AIM OF THE EXERCISE
Reproduce the records verbatim, starting at the line that contains "odas las ciudades" and continuing through the end of the records, both ends included. Leave the pictures out of the answer.

** Opening MATERIAL SUPPLIED block **

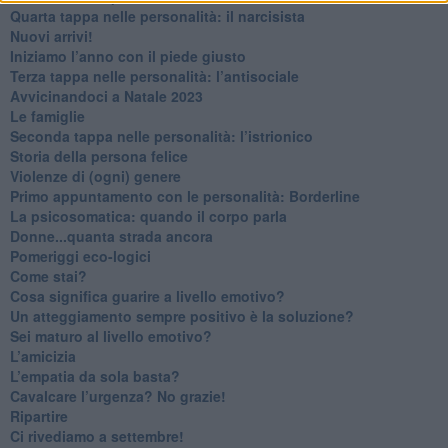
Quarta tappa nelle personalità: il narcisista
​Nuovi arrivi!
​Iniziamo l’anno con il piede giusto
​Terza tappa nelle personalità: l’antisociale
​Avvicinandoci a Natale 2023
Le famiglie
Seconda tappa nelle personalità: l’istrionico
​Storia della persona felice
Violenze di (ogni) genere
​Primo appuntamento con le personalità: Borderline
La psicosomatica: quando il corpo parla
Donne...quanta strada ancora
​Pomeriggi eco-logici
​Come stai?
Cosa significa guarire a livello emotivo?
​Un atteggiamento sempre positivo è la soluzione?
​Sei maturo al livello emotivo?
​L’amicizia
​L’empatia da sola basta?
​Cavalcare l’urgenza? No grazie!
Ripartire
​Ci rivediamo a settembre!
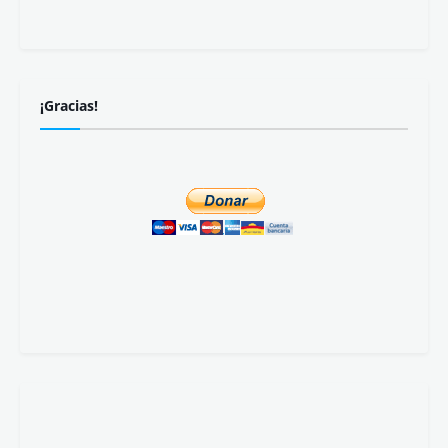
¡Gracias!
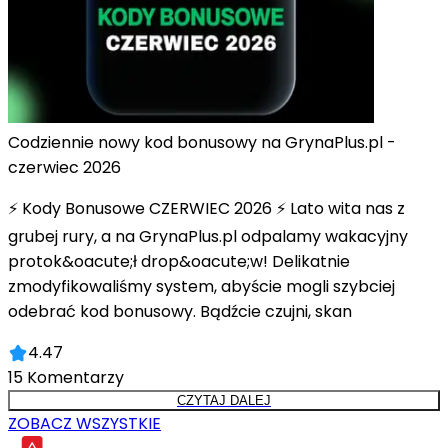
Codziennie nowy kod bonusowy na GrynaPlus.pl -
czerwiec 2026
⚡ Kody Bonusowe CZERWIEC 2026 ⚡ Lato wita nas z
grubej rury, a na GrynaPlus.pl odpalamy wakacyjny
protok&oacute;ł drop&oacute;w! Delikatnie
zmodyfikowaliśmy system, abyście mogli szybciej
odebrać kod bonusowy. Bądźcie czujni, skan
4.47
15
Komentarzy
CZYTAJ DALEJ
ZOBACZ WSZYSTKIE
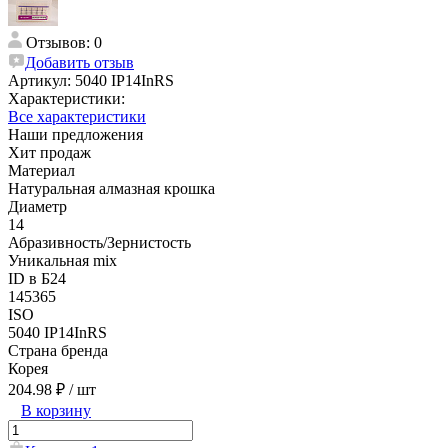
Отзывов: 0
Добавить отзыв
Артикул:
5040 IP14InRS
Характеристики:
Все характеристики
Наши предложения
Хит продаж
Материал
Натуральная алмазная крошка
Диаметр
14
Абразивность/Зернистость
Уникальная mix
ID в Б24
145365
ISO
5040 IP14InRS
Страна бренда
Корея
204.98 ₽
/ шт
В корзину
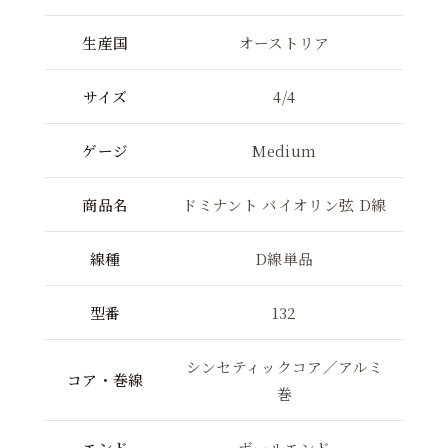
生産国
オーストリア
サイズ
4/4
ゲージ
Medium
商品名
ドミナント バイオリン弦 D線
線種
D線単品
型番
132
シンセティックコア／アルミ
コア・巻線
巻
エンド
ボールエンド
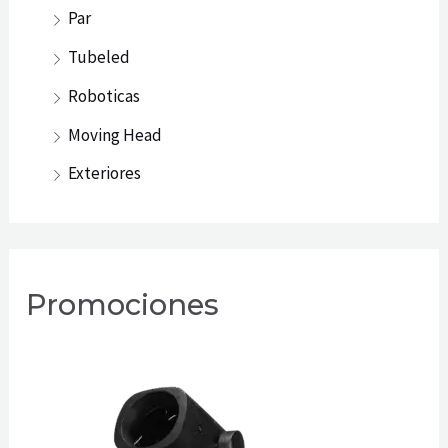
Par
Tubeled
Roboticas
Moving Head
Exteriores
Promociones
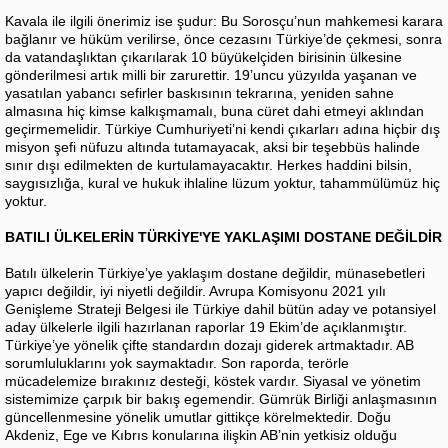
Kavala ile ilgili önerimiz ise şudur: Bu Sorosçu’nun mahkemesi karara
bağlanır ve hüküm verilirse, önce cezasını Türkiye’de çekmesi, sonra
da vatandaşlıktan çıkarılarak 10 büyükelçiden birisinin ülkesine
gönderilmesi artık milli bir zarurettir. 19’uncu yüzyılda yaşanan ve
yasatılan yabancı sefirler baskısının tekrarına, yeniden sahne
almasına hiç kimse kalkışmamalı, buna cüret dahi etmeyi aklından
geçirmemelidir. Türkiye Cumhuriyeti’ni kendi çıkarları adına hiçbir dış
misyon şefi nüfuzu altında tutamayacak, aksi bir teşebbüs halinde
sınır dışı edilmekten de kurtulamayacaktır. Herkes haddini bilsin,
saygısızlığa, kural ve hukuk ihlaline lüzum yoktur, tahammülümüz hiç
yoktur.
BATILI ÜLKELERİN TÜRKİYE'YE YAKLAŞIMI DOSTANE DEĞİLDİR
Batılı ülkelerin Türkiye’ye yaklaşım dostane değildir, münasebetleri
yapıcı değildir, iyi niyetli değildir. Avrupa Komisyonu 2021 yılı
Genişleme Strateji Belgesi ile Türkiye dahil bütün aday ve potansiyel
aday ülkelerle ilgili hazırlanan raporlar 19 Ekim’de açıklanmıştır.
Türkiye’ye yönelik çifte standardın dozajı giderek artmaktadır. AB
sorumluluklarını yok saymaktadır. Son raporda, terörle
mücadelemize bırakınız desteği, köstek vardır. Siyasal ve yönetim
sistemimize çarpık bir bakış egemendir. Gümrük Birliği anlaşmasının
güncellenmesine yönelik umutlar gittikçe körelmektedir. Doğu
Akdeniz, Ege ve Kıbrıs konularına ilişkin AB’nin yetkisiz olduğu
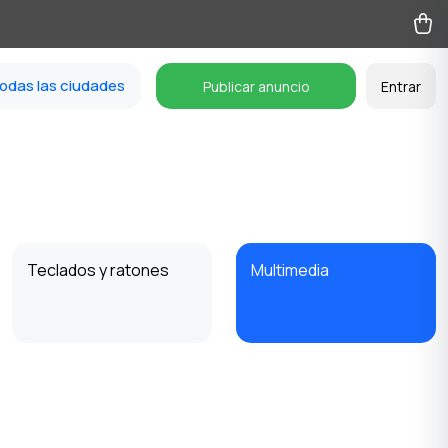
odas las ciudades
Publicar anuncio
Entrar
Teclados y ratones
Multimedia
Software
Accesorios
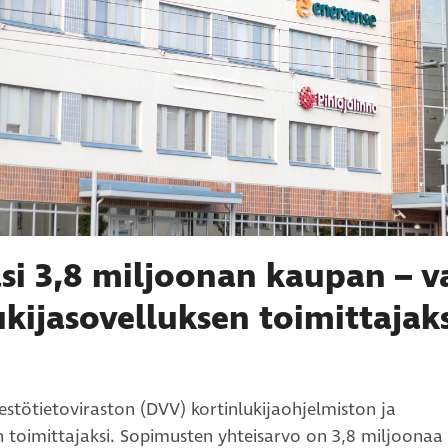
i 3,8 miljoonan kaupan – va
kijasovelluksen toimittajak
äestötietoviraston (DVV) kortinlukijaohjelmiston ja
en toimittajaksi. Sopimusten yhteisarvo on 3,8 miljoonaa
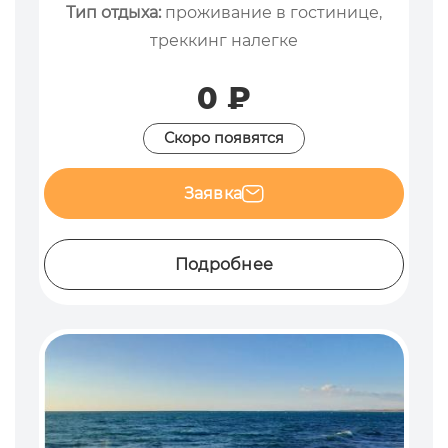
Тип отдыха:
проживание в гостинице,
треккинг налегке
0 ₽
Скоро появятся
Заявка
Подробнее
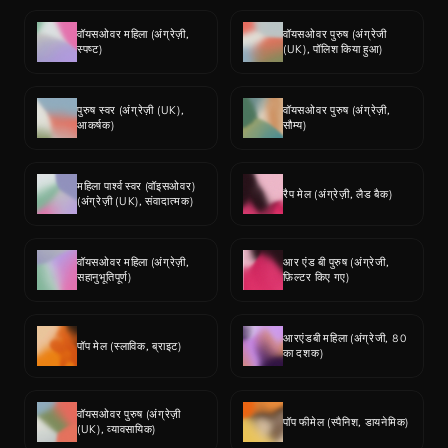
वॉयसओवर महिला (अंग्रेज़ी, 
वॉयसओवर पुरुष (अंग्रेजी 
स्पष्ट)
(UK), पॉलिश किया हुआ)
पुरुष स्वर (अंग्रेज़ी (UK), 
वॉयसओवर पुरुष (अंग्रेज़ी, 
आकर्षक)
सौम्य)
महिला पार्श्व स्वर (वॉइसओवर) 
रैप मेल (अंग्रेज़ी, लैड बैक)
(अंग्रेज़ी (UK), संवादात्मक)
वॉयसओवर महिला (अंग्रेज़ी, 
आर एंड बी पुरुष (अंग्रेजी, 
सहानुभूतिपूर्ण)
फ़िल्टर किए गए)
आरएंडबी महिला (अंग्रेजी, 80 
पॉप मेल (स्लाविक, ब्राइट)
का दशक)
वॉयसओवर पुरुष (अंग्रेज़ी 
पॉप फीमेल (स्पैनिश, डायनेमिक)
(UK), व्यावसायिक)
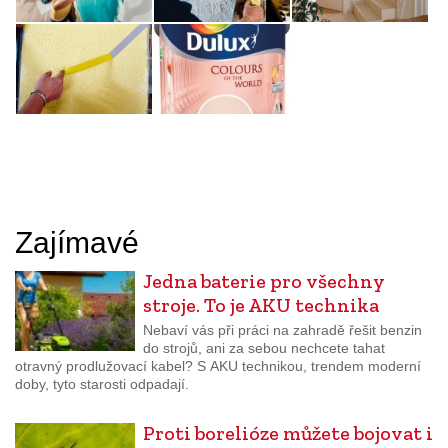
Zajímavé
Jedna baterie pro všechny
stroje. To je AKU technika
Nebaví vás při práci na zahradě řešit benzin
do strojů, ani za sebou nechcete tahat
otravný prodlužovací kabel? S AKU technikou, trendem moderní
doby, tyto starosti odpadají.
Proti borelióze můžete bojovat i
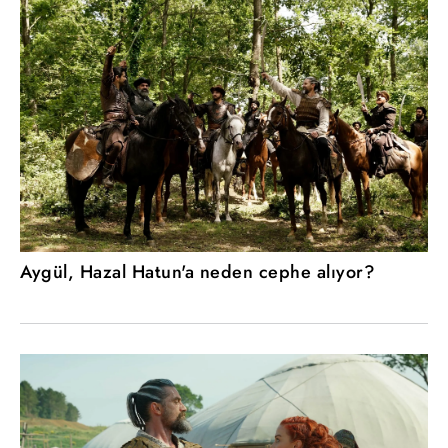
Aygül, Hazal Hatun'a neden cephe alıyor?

** Closing MATERIAL SUPPLIED block **

WRITTEN RESPONSE
odas las ciudades
Publicar anuncio
Entrar
Teclados y ratones
Multimedia
Software
Accesorios
i 3,8 miljoonan kaupan – va
kijasovelluksen toimittajak
äestötietoviraston (DVV) kortinlukijaohjelmiston ja
en toimittajaksi. Sopimusten yhteisarvo on 3,8 miljoonaa
Тип отдыха:
проживание в гостинице,
треккинг налегке
0 ₽
Скоро появятся
Заявка
Подробнее
वॉयसओवर महिला (अंग्रेज़ी, 
वॉयसओवर पुरुष (अंग्रेजी 
स्पष्ट)
(UK), पॉलिश किया हुआ)
पुरुष स्वर (अंग्रेज़ी (UK), 
वॉयसओवर पुरुष (अंग्रेज़ी, 
आकर्षक)
सौम्य)
महिला पार्श्व स्वर (वॉइसओवर) 
रैप मेल (अंग्रेज़ी, लैड बैक)
(अंग्रेज़ी (UK), संवादात्मक)
वॉयसओवर महिला (अंग्रेज़ी, 
आर एंड बी पुरुष (अंग्रेजी, 
सहानुभूतिपूर्ण)
फ़िल्टर किए गए)
आरएंडबी महिला (अंग्रेजी, 80 
पॉप मेल (स्लाविक, ब्राइट)
का दशक)
वॉयसओवर पुरुष (अंग्रेज़ी 
पॉप फीमेल (स्पैनिश, डायनेमिक)
(UK), व्यावसायिक)
Zajímavé
Jedna baterie pro všechny
stroje. To je AKU technika
Nebaví vás při práci na zahradě řešit benzin
do strojů, ani za sebou nechcete tahat
otravný prodlužovací kabel? S AKU technikou, trendem moderní
doby, tyto starosti odpadají.
Proti borelióze můžete bojovat i
Aygül, Hazal Hatun'a neden cephe alıyor?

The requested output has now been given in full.